Weisheit bedeute, sich selbst zu beobachten, ohne Vorurteile auf den anderen und die Welt zuzugehen, das "Licht" wahrzunehmen und den Nächsten zu lieben. So knapp formulieren es die "13 Prinzipien der Kabbalah" in einer Publikation des Centres für Einsteiger.

Schriftzeichen kommunizieren mit der feinstofflichen Ebene

Die Schabbatfeier, die auf Karen Bergs Vortrag folgt, ist für Außenstehende nicht von einem jüdischen Gottesdienst zu unterscheiden. Männer im Tallit lesen abwechselnd aus der Tora vor. Viele der Anwesenden können Hebräisch weder sprechen noch lesen. Aber es geht auch gar nicht um das Verständnis der Texte, die hier vorgetragen und gleichzeitig mit einem Projektor an die Wand projiziert werden.
David Naor: "Wir lernen in der Kabbala, dass die hebräischen Schriftzeichen nicht Schriftzeichen sind, die zu einer bestimmten Nationalität oder Land gehören, sondern es sind Schriftzeichen, die in der Lage sind, zu kommunizieren mit der feinstofflichen Ebene, sprich sie kanalisieren diese Energie von der feinstofflichen Ebene, der spirituellen Ebene, in unsere Ebene."
Das geschehe durch das Meditieren über die Buchstaben, Naor nennt es "Scannen", des Zohar. So erfahre man Energie, Licht und Spiritualität.

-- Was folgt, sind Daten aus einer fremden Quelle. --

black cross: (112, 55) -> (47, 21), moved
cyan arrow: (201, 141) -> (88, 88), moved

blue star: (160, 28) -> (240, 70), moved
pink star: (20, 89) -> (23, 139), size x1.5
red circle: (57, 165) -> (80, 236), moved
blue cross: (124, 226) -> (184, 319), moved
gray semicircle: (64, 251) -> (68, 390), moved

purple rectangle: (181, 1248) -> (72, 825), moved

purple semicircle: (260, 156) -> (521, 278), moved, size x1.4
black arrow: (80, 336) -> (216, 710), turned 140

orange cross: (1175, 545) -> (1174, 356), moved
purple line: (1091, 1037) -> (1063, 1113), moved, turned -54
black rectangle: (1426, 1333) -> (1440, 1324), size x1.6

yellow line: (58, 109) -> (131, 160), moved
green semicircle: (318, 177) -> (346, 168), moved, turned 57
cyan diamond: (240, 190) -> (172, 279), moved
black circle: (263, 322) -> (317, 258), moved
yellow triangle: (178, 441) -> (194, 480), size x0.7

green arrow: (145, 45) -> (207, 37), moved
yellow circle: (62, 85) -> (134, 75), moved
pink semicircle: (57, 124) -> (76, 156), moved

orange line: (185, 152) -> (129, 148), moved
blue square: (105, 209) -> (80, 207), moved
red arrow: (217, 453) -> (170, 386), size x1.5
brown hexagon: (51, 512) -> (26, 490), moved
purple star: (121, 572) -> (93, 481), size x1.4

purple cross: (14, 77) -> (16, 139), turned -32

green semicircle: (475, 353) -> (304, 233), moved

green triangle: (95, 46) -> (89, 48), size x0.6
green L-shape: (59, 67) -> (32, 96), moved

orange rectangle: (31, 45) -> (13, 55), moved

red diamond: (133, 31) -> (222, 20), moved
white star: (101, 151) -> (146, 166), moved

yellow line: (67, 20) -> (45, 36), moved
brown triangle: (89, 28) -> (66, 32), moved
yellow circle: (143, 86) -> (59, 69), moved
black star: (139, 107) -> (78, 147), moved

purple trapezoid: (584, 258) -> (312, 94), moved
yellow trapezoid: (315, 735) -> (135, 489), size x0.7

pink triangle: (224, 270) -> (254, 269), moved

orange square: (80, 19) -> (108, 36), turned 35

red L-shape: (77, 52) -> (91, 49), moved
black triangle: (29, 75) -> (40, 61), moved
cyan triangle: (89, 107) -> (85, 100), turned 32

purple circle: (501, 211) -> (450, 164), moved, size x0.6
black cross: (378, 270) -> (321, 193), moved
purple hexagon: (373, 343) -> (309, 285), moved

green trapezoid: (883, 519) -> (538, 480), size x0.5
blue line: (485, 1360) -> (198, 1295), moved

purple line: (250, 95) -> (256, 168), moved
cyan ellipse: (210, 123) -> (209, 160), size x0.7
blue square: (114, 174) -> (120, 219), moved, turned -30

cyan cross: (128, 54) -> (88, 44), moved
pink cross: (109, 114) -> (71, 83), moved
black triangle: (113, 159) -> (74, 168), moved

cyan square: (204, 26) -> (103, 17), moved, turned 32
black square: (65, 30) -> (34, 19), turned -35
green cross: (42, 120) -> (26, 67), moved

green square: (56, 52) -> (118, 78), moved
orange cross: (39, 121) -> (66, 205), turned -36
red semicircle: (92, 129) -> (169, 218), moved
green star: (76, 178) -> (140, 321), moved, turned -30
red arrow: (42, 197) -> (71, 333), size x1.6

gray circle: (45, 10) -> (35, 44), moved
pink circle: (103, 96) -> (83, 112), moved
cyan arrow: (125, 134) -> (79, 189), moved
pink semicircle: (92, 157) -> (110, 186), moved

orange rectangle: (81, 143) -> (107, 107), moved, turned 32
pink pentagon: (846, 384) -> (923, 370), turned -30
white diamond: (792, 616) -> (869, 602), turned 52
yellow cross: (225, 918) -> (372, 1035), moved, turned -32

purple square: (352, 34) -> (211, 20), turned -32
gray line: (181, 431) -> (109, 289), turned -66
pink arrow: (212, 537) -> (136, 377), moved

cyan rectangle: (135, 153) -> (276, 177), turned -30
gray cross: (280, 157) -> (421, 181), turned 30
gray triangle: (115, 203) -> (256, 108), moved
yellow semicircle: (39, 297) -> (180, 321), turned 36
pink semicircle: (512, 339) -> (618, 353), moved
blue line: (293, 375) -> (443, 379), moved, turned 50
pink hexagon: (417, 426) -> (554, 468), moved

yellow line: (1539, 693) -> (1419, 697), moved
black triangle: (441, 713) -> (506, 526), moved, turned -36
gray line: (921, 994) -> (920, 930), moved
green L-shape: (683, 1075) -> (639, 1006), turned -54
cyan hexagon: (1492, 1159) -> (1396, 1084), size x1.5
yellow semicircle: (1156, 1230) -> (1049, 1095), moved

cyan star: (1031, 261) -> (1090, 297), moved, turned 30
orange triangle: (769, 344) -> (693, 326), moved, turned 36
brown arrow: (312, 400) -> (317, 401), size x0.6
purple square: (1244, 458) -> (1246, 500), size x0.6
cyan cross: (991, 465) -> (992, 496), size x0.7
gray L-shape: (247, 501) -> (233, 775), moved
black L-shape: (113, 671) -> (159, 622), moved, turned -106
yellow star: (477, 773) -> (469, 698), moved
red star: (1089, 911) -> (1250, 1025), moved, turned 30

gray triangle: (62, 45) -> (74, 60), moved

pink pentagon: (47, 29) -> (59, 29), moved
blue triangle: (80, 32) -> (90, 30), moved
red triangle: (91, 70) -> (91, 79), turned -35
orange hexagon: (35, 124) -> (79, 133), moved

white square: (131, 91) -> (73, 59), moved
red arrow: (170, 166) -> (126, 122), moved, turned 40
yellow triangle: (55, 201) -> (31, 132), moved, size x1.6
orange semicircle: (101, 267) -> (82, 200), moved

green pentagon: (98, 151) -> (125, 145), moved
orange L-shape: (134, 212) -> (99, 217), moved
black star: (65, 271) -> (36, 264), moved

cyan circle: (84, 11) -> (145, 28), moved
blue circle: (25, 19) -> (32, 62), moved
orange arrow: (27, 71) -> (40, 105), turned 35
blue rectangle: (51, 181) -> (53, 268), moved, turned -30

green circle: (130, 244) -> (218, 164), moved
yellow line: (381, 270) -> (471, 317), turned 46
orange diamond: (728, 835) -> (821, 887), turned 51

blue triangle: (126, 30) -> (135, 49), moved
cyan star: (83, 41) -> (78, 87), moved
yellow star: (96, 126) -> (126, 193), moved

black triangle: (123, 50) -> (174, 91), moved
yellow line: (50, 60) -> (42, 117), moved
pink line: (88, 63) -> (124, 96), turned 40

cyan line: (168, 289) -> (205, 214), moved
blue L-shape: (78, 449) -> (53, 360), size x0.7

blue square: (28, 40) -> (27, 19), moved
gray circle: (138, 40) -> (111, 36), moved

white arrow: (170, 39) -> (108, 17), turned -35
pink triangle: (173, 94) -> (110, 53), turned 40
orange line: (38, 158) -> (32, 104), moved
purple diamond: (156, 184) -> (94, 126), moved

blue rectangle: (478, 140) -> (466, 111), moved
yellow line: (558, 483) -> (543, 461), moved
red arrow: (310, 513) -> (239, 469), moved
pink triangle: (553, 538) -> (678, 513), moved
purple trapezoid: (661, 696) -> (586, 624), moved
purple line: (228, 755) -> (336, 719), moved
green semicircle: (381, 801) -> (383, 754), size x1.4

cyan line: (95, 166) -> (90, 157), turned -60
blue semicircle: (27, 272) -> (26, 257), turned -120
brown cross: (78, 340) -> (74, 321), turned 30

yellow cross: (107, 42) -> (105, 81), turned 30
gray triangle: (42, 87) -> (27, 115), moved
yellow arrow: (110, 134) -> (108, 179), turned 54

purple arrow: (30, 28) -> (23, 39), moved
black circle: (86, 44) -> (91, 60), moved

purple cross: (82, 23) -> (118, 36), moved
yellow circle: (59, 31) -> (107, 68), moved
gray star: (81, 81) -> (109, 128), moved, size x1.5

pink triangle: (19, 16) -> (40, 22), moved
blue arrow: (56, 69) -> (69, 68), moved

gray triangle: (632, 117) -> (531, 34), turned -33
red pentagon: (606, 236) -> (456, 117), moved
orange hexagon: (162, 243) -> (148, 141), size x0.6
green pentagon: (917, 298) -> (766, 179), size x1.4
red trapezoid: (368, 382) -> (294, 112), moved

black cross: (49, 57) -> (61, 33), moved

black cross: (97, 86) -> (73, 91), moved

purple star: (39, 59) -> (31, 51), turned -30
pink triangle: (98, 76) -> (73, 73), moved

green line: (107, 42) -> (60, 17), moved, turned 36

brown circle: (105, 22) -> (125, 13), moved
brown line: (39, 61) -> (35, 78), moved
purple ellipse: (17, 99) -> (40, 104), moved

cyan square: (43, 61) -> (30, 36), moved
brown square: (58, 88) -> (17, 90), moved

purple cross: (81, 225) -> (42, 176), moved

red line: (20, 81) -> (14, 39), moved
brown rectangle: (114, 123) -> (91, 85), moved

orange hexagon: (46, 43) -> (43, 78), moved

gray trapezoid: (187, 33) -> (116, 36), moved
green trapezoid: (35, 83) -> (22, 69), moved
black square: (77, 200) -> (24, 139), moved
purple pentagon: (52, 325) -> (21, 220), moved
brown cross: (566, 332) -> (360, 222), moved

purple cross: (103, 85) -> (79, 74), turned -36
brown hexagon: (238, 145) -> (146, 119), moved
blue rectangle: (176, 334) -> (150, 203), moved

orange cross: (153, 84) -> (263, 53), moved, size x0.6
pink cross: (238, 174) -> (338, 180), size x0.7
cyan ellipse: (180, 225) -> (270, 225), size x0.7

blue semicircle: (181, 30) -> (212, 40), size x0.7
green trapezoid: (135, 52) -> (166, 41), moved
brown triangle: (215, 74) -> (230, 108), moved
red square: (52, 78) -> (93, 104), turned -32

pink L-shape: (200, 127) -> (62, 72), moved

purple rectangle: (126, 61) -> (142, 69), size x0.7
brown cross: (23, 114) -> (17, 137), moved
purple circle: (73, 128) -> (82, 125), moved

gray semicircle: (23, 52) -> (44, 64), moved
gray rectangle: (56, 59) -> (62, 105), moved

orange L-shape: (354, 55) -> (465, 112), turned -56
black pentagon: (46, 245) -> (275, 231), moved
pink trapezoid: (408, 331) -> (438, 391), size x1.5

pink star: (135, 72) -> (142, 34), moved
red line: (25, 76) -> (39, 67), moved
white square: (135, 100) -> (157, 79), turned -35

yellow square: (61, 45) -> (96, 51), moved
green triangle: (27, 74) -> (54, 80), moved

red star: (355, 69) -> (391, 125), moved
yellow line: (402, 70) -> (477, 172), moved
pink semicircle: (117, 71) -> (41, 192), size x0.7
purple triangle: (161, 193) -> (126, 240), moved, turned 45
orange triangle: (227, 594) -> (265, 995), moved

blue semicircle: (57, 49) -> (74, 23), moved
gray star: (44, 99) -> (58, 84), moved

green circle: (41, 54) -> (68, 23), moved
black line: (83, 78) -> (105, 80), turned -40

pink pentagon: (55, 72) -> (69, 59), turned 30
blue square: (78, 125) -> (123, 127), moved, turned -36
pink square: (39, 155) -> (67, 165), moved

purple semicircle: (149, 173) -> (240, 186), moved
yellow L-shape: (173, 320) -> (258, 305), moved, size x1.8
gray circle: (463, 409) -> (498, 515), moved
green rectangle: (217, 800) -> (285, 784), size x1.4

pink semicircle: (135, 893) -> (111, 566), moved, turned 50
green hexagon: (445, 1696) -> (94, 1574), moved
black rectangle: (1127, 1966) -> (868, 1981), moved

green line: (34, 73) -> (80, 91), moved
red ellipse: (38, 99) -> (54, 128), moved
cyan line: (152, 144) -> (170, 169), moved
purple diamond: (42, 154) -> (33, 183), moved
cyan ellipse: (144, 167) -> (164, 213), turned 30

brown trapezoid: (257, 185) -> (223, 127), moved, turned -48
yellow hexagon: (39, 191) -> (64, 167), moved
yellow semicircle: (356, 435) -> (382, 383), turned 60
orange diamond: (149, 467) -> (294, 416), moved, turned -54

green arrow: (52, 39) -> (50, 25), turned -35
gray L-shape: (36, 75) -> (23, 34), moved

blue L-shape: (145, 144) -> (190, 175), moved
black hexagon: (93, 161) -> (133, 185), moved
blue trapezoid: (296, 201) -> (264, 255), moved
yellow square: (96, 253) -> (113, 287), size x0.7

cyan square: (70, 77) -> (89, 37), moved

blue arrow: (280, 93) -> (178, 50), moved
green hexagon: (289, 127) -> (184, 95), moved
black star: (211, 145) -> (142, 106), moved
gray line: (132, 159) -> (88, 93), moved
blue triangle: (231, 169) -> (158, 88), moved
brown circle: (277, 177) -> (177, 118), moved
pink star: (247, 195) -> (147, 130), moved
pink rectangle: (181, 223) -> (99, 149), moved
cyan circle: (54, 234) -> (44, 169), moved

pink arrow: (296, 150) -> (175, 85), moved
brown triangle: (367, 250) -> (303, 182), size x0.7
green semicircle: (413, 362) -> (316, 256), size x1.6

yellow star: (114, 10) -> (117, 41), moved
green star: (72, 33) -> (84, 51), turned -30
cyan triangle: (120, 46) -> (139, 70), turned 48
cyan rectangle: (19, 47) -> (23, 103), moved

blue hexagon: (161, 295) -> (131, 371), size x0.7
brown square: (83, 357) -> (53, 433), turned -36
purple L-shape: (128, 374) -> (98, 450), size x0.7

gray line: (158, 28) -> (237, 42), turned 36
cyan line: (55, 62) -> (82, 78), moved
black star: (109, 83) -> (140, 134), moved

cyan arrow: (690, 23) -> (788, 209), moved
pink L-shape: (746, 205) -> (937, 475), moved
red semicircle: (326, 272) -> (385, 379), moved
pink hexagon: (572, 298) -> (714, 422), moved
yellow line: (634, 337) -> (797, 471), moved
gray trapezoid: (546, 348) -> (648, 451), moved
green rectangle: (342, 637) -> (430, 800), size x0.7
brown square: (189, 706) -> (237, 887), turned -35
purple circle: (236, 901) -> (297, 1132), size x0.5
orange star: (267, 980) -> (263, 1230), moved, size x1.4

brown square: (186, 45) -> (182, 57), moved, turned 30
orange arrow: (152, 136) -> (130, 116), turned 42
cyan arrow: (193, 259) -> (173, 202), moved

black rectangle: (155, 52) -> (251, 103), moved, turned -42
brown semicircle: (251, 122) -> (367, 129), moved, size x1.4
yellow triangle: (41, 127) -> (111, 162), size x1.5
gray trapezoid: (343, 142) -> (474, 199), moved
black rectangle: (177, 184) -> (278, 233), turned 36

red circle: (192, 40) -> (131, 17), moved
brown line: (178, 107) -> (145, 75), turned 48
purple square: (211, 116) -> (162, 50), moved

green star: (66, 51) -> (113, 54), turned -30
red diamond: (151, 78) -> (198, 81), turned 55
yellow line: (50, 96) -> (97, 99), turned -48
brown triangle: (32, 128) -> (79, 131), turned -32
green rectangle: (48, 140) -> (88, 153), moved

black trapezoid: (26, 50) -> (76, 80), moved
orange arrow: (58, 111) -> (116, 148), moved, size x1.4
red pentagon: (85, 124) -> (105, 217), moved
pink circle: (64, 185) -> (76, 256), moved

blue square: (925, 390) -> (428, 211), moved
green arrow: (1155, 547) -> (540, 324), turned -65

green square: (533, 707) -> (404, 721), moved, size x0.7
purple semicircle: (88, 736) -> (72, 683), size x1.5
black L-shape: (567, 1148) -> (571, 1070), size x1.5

Heftig kritisierte Kommerzialisierung

Solche Lehren stoßen immer wieder auf Kritik. Etwa bei Professor Christoph Schulte, der an der Universität Potsdam jüdische Philosophie unterrichtet und die Wirkungsgeschichte der Kabbala gründlich erforscht hat. Er nennt viele Lehren des Kabbalah Centres schlichtweg "Nonsens".
"Es ist nicht skandalös, was die machen, es ist einfach eine Kommerzialisierung, und die wird innerjüdisch zum Teil sehr heftig kritisiert. Es ist natürlich, wenn man so will, auch ein Ausverkauf der Kabbala, weil man das kabbalistische Wissen und Studium völlig entgrenzt. Da wird die Kabbala aus ihrem genuinen Kontext herausgenommen und wird zu einer New-Age-Religion, passend zu anderen religiösen Entwicklungen der 80er-Jahre in den USA umgewandelt."
David Naor weist den Vorwurf der Kommerzialisierung zurück: Viele Veranstaltungen seien kostenfrei, ein Grundkurs mit acht Unterrichtsstunden am Zentrum koste 49 Euro. Wer mittellos ist, erhalte ein Stipendium und schließlich zahle man auch an anderen Bildungseinrichtungen. Und was spreche gegen die Offenheit?
"Wir machen praktisch hier im Kabbalah Centre einen Basar auf und wir bieten Information an und Weisheit, die wir entnehmen aus dieser Linie der Kabbalisten. Und wir präsentieren es natürlich praktisch, das ist unser Hauptfokus. Jeder darf sich aus diesem Bazar nehmen, was einem gefällt und was zu einem passt. Wir schreiben da niemandem etwas vor."